1970 Gibson L-4CNT

The tenor guitar was a clear anachronism by the 1960s, yet somehow it survived in the catalog pages of a couple of prominent guitar manufacturers. Gibson catalogued no less than three tenor guitar models through 1966 and continued to build them until 1971, while Martin continued to offer a single tenor model into the 1980s. Demand must have been quite low, judging by the number of surviving tenors from this period, but apparently it remained above zero.

Gibson’s standard tenor models in the 1960s included two flat-tops and an electric archtop, the ETG-150. Acoustic archtop tenors were built from 1934 to 1957 in the form of the TG-50, a mid-grade model that was accompanied in the late 1930s by the more expensive TG-7. Gibson was always willing to accept custom orders for tenor versions of other models – there’s even a few tenor solidbodies from the 1960s out there – but, naturally, they represent a very small proportion of the Gibson tenors built.

This guitar is therefore particularly unusual, not only as a custom order but also for its age.
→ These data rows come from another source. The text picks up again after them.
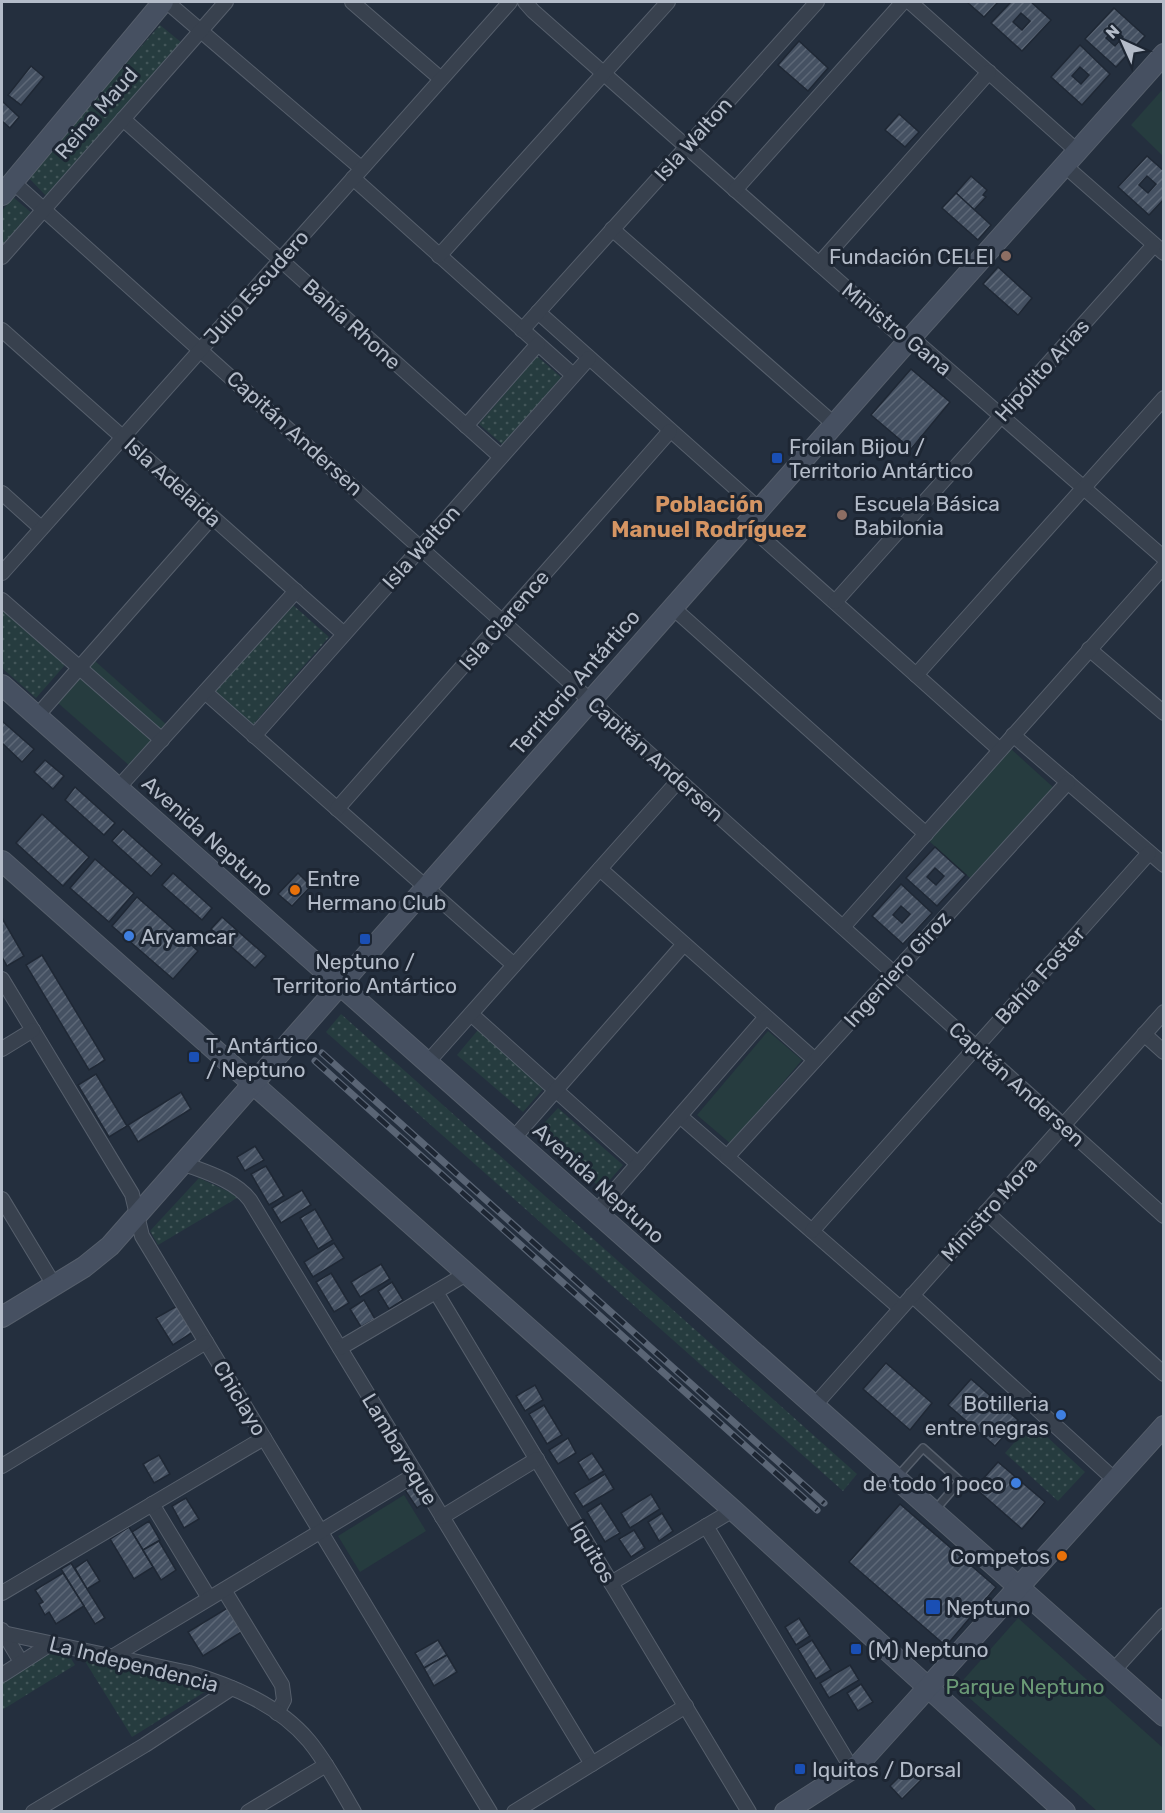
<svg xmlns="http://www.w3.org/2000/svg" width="1165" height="1813" font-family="Rubik,sans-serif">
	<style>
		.grass { fill: url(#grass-dots) }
		.park { fill: #263c3f }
		.building { fill: url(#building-hatch); stroke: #1f2835; stroke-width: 1.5; fill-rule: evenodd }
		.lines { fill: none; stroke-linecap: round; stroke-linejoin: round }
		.lane-casing { stroke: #565f6c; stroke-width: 10 }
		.street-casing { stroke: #565f6c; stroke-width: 16 }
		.secondary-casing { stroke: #565f6c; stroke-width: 22 }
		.lane { stroke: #38414e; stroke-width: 7 }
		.street { stroke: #38414e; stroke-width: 14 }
		.secondary { stroke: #465061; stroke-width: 20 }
		.rail-casing { stroke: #5a6575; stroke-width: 7 }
		.rail { stroke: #1d2633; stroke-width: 4.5; stroke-dasharray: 14; stroke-linecap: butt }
		.education-dot { fill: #8d6e63; stroke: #1d2633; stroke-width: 2 }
		.transit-dot { fill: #1a4fb4; stroke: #1d2633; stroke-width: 2 }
		.food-dot { fill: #e8710a; stroke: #1d2633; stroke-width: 2 }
		.shop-dot { fill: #3f7fe0; stroke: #1d2633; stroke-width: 2 }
		.labels { text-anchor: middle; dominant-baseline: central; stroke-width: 6; stroke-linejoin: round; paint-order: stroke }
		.street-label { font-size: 21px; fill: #b4bcc9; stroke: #1d2633 }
		.poi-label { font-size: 21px; fill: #b4bcc9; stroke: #1d2633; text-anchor: start }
		.park-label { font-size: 21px; fill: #6b9a76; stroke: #1d2633 }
		.neighbourhood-label { font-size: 22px; font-weight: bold; fill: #d59563; stroke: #1d2633 }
	</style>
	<defs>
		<pattern id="grass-dots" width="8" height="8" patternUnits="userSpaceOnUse" patternTransform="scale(1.5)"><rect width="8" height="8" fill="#263c3f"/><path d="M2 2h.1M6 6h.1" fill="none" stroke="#435659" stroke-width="1.8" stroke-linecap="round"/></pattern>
		<pattern id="building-hatch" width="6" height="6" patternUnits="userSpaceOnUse" patternTransform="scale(1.5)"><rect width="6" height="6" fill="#455162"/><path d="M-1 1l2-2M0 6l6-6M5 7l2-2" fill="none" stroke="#5d6877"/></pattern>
	</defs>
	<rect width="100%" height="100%" fill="#242f3e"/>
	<g class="grass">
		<path d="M160,25l22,18 -134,155 -21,-22z"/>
		<path d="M13,197l21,18 -32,36v-40z"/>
		<path d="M537,356l25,22 -59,67 -24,-21z"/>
		<path d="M2,595l70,62 -36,41 -34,-30z"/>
		<path d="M293,605l36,32 -78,90 -36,-35z"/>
		<path d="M341,1014l516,460 -14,17 -517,-459z"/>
		<path d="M478,1030l66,58 -21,24 -66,-57z"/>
		<path d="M558,1108l65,57 -21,24 -66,-57z"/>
		<path d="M199,1178l35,16 3,4 -79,47 -8,-14z"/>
		<path d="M1032,1423l53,49 -27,29 -53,-48z"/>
		<path d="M48,1652l22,5 5,8 -73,45v-30z"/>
		<path d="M83,1658l128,30 -79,49z"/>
	</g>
	<g class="park">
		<path d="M1163,89v67l-32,-31z"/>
		<path d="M95,661l73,65 -37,41 -73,-64z"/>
		<path d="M1011,749l43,39 -84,90 -41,-37z"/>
		<path d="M768,1031l34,29 -71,84 -34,-29z"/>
		<path d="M404,1495l22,36 -66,41 -22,-36z"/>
		<path d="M1018,1618l145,130v63h-66l-140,-124z"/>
	</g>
	<g class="building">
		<path d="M967,2h31l-14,15z"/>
		<path d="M1011,2h20l20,18 -29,31 -31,-28zM1021,13l9,8 -8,9 -9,-8z"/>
		<path d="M1114,8l31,28 -29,31 -31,-28zM1115,29l8,8 -8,9 -9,-8z"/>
		<path d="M799,41l29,27 -20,23 -30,-26z"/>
		<path d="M1080,45l30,29 -28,31 -31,-28zM1080,67l9,8 -8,9 -9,-8z"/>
		<path d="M31,66l13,11 -23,28 -13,-10z"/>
		<path d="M2,101l17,16 -9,11 -8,-7z"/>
		<path d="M899,114l20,18 -14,15 -20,-17z"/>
		<path d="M1147,156l17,15v28l-15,16 -31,-28zM1147,176l9,8 -8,9 -9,-8z"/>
		<path d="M971,176l16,14 -4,5 3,2 -12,13 -18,-17z"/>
		<path d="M956,193l35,32 -13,15 -36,-32z"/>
		<path d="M998,267l34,31 -14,17 -35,-31z"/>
		<path d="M911,369l39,33 -39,47 -40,-34z"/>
		<path d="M2,721l32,28 -12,13 -20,-19z"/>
		<path d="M45,760l19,16 -11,13 -19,-17z"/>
		<path d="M75,787l40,36 -11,12 -39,-35z"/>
		<path d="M42,814l47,43 -26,29 -47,-43z"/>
		<path d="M123,829l39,35 -11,12 -39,-35z"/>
		<path d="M935,847l31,28 -29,31 -31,-28zM935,868l9,8 -8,9 -9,-8z"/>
		<path d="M95,859l39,34 -25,29 -39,-34z"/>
		<path d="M173,873l39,35 -10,12 -40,-35z"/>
		<path d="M298,873l13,13 -19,20 -14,-12z"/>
		<path d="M901,884l31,29 -29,31 -31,-28zM901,906l9,8 -8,9 -9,-8z"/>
		<path d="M137,897l61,54 -25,28 -61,-53z"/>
		<path d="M222,917l44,39 -11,12 -44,-39z"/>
		<path d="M2,918l22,38 -17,10 -5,-9z"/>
		<path d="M42,955l63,105 -16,10 -63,-105z"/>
		<path d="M96,1074l31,52 -18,11 -31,-52z"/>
		<path d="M181,1092l10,17 -53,33 -10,-17z"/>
		<path d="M255,1146l9,14 -19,11 -8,-14z"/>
		<path d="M266,1166l18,30 -15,9 -18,-31z"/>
		<path d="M302,1190l9,15 -30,18 -9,-15z"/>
		<path d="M315,1209l18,31 -15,9 -18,-31z"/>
		<path d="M334,1243l10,15 -31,19 -9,-15z"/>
		<path d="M381,1264l9,15 -30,18 -9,-15z"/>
		<path d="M331,1273l18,30 -15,9 -18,-30z"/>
		<path d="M392,1282l11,18 -14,9 -11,-18z"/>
		<path d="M364,1300l11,19 -14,8 -11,-18z"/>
		<path d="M177,1306l16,26 -20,13 -17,-27z"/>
		<path d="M886,1363l46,40 -22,27 -47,-41z"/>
		<path d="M971,1379l47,41 -23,26 -47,-41z"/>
		<path d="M535,1385l8,15 -18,11 -9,-15z"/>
		<path d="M544,1405l18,30 -15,9 -18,-30z"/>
		<path d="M568,1438l8,15 -18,11 -9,-14z"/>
		<path d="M592,1453l12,18 -15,9 -11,-18z"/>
		<path d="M159,1455l11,19 -16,9 -11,-19z"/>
		<path d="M998,1462l47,40 -23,27 -47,-41z"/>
		<path d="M605,1474l9,15 -31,18 -9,-14z"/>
		<path d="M414,1485l11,17 -8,6 -12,-18z"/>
		<path d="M651,1494l9,15 -30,19 -9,-15z"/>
		<path d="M186,1498l13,21 -15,9 -12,-22z"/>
		<path d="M601,1503l19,30 -15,9 -18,-30z"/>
		<path d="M900,1504l96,83 -50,59 -97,-84z"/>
		<path d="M662,1513l11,18 -14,10 -11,-19z"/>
		<path d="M149,1521l11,19 -17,10 -11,-18z"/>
		<path d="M129,1527l24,40 -19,12 -24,-40z"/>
		<path d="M634,1530l11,18 -14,9 -12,-18z"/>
		<path d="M159,1541l17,29 -15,10 -18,-30z"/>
		<path d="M87,1560l13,21 -13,8 -12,-21z"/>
		<path d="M71,1563l34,55 -10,6 -34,-55z"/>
		<path d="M63,1573l21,33 -28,18 -7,-12 -4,3 -6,-11 4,-2 -8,-12z"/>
		<path d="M229,1607l14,24 -40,25 -15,-24z"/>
		<path d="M799,1618l11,18 -14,9 -11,-18z"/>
		<path d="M438,1640l9,15 -23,13 -9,-15z"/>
		<path d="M812,1640l19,30 -15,9 -18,-30z"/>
		<path d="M447,1655l10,17 -23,14 -10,-18z"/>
		<path d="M850,1665l9,15 -30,18 -9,-15z"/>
		<path d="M861,1684l12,18 -15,9 -11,-18z"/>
		<path d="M914,1762l12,13 -24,24 -12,-13z"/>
	</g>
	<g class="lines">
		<g class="lane-casing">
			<path id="lane" d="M898,1476l25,-28 37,33 -25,29"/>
		</g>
		<g class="street-casing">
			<g id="street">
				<path d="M167,2l194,166"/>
				<path d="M352,2l89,77"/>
				<path d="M525,2l8,9 363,321 24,13 244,213"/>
				<path d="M910,2l167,149"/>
				<path d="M123,119l378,338"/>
				<path d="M1064,165l100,88"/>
				<path d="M353,178l220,197"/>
				<path d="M13,182l1151,1034"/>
				<path d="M735,190l168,-188"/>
				<path d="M612,229l222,195"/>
				<path d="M439,256l229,-254"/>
				<path d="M2,257l224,-255"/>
				<path d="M819,264l170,-192"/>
				<path d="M538,312l221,197"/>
				<path d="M2,330l342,304"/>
				<path d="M522,330l295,-328"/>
				<path d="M466,426l72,-82"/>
				<path d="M2,493l39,35"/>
				<path d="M746,523l254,227"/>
				<path d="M2,573l508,-571"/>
				<path d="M2,600l160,140"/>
				<path d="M835,602l319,-357"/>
				<path d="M672,607l254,227"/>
				<path d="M1089,649l75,64"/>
				<path d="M916,675l248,-277"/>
				<path d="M205,692l309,273"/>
				<path d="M37,716l175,-199"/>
				<path d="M1013,735l151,130"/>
				<path d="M254,736l335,-378"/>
				<path d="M118,788l178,-197"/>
				<path d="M337,809l333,-378"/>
				<path d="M600,869l215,191"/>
				<path d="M843,927l321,-361"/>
				<path d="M2,979l130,215 10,42 348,576"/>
				<path d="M471,1014l167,150"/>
				<path d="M1144,1034l20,18"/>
				<path d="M2,1049l31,-19"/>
				<path d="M427,1063l252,-283"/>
				<path d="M680,1116l220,192"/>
				<path d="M513,1139l171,-195"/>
				<path d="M727,1157l341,-375"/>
				<path d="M182,1163c23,9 53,17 68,37l342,564"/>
				<path d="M2,1199l52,86"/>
				<path d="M596,1212l170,-195"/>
				<path d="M986,1212l178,162"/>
				<path d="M812,1231l337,-378"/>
				<path d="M436,1292l313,520"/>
				<path d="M912,1295l203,185"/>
				<path d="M340,1348l126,-74"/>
				<path d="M814,1406l350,-394"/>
				<path d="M2,1466l204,-124"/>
				<path d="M152,1504l57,94"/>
				<path d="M442,1517l95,-58"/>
				<path d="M706,1526l146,243"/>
				<path d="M611,1583l122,-73"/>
				<path d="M224,1590l58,95 2,15 -7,13"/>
				<path d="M2,1593l262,-155"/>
				<path d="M2,1630l19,32"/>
				<path d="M3,1633l186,40c44,13 90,32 120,68 18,22 31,47 45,71"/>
				<path d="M112,1657l304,-183"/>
				<path d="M1113,1671l51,-56"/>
				<path d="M2,1675l50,-32"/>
				<path d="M33,1812l112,-67 87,-57"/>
				<path d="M248,1812l78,-47"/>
				<path d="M514,1812l172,-106"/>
			</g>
		</g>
		<g class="secondary-casing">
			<g id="secondary">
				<path d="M2,195l161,-193"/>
				<path d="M2,685l1162,1031"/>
				<path d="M2,861l731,649 332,302"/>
				<path d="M2,1317l82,-50 26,-21 790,-896 264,-296"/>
				<path d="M785,1812l73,-47 306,-339"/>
			</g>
		</g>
		<use href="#lane" class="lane"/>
		<use href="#street" class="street"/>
		<use href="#secondary" class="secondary"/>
		<g class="rail-casing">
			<g id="rail">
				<path d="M322,1053l502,450"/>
				<path d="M315,1061l502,449"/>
			</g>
		</g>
		<use href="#rail" class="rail"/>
	</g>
	<g class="education-dot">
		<circle cx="1006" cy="256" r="6"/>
		<circle cx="842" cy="515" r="6"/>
	</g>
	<g class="transit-dot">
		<rect x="771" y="452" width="12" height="12" rx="3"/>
		<rect x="359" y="933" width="12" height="12" rx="3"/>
		<rect x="188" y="1051" width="12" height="12" rx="3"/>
		<rect x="925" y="1599" width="16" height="16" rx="3"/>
		<rect x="850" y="1643" width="12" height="12" rx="3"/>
		<rect x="794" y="1763" width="12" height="12" rx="3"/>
	</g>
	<g class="food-dot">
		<circle cx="295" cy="890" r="6"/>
		<circle cx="1062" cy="1556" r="6"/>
	</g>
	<g class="shop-dot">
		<circle cx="129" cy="936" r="6"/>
		<circle cx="1061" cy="1415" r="6"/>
		<circle cx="1016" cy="1483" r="6"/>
	</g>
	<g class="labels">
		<g class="street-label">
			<text transform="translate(96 113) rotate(-49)">Reina Maud</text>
			<text transform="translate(693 139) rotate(-48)">Isla Walton</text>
			<text transform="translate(256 287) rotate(-48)">Julio Escudero</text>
			<text transform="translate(352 324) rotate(42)">Bahía Rhone</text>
			<text transform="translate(897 329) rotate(39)">Ministro Gana</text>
			<text transform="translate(1042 370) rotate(-48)">Hipólito Arias</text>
			<text transform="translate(295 433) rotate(42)">Capitán Andersen</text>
			<text transform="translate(173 482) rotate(42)">Isla Adelaida</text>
			<text transform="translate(421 547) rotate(-48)">Isla Walton</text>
			<text transform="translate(504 620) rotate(-49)">Isla Clarence</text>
			<text transform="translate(575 682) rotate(-49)">Territorio Antártico</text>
			<text transform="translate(656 759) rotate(42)">Capitán Andersen</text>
			<text transform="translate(208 836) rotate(42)">Avenida Neptuno</text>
			<text transform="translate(897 969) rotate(-48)">Ingeniero Giroz</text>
			<text transform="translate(1040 975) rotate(-48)">Bahía Foster</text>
			<text transform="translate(1017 1084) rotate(42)">Capitán Andersen</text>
			<text transform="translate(599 1183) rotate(42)">Avenida Neptuno</text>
			<text transform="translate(989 1209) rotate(-48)">Ministro Mora</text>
			<text transform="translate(240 1398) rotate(59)">Chiclayo</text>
			<text transform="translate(400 1449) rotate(59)">Lambayeque</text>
			<text transform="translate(593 1552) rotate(59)">Iquitos</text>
			<text transform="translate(134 1664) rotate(14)">La Independencia</text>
		</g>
		<g class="poi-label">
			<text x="994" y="256" text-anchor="end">Fundación CELEI</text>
			<text x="789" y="446">Froilan Bijou /<tspan x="789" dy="24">Territorio Antártico</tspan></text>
			<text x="854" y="503">Escuela Básica<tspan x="854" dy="24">Babilonia</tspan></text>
			<text x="307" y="878">Entre<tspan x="307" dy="24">Hermano Club</tspan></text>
			<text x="141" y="936">Aryamcar</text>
			<text x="365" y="961" text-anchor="middle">Neptuno /<tspan x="365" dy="24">Territorio Antártico</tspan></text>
			<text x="206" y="1045">T. Antártico<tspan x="206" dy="24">/ Neptuno</tspan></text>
			<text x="1049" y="1403" text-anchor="end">Botilleria<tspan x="1049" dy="24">entre negras</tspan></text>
			<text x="1004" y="1483" text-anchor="end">de todo 1 poco</text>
			<text x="1050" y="1556" text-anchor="end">Competos</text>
			<text x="946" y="1607">Neptuno</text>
			<text x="868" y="1649">(M) Neptuno</text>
			<text x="812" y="1769">Iquitos / Dorsal</text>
		</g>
		<g class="park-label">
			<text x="1025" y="1686">Parque Neptuno</text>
		</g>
		<g class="neighbourhood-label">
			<text x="709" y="504">Población<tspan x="709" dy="25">Manuel Rodríguez</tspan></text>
		</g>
	</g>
	<rect width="1165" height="1813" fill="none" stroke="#b4bcc9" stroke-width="6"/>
	<g transform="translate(1123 42) rotate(315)" stroke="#1d2633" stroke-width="4.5" paint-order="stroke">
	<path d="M0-4.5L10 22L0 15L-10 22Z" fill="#b4bcc9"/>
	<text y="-9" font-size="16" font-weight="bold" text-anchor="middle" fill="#b4bcc9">N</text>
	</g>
</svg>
Gibson built the L-4C from 1949 to 1971, continuing to offer the cutaway version long after the non-cutaway L-4 was discontinued in 1956. It was the company’s most expensive 16” acoustic archtop, more ornate than the L-50 and L-48 but smaller than the 17”-wide L-7, L-12 and L-5. A natural finish was offered from the beginning on the L-4C, though it cost more than a sunburst. Like all of Gibson’s mid-grade archtops, the L-4C was produced in diminishing numbers throughout the 1960s as players turned more and more to electric instruments.

Starting in 1948, Gibson offered an integral pickguard with floating pickup. This could be fitted to archtop models at the factory (sometimes as a standard feature, as on the L-7E) or sold separately to electrify an existing acoustic guitar. Described in catalogs as simply a “guardplate-pickup”, it has since become associated with the man who designed it: Gibson president Ted McCarty. The “McCarty” pickguard was offered with every combination of nickel and gold hardware, single or double pickups, and shaped for a cutaway or non-cutaway guitar. It contained integral tone and volume controls as well. The entire unit was suspended above the guitar’s top, leaving the acoustic tone more or less unchanged, though the magnetic pickups did require the use of nickel or similarly magnetic strings. Several other manufacturers built floating pickups – particularly DeArmond – and several built similar pickguards with integrated floating pickups – such as Epiphone – but the “McCarty” unit remains one of the best known and appreciated.

This guitar has a number of features that must have been custom-ordered, not least of which is the tenor neck. The existence of a 4-pole “McCarty” pickup doesn’t surprise me, but it’s rare enough that I cannot find a single picture of another one. The tailpiece is quite different from that found on a standard L-4C: it uses a simpler trapeze (probably taken from an ETG-150) but incorporates a rosewood and pearloid badge modified from the Trini Lopez and Barney Kessel models. There is also the engraved truss rod cover; I’m not sure who Sister Kate is, but I like to think the instrument was christened after an old jazz standard. The guitar appears to be entirely original and in very clean condition, with just minor signs of play wear.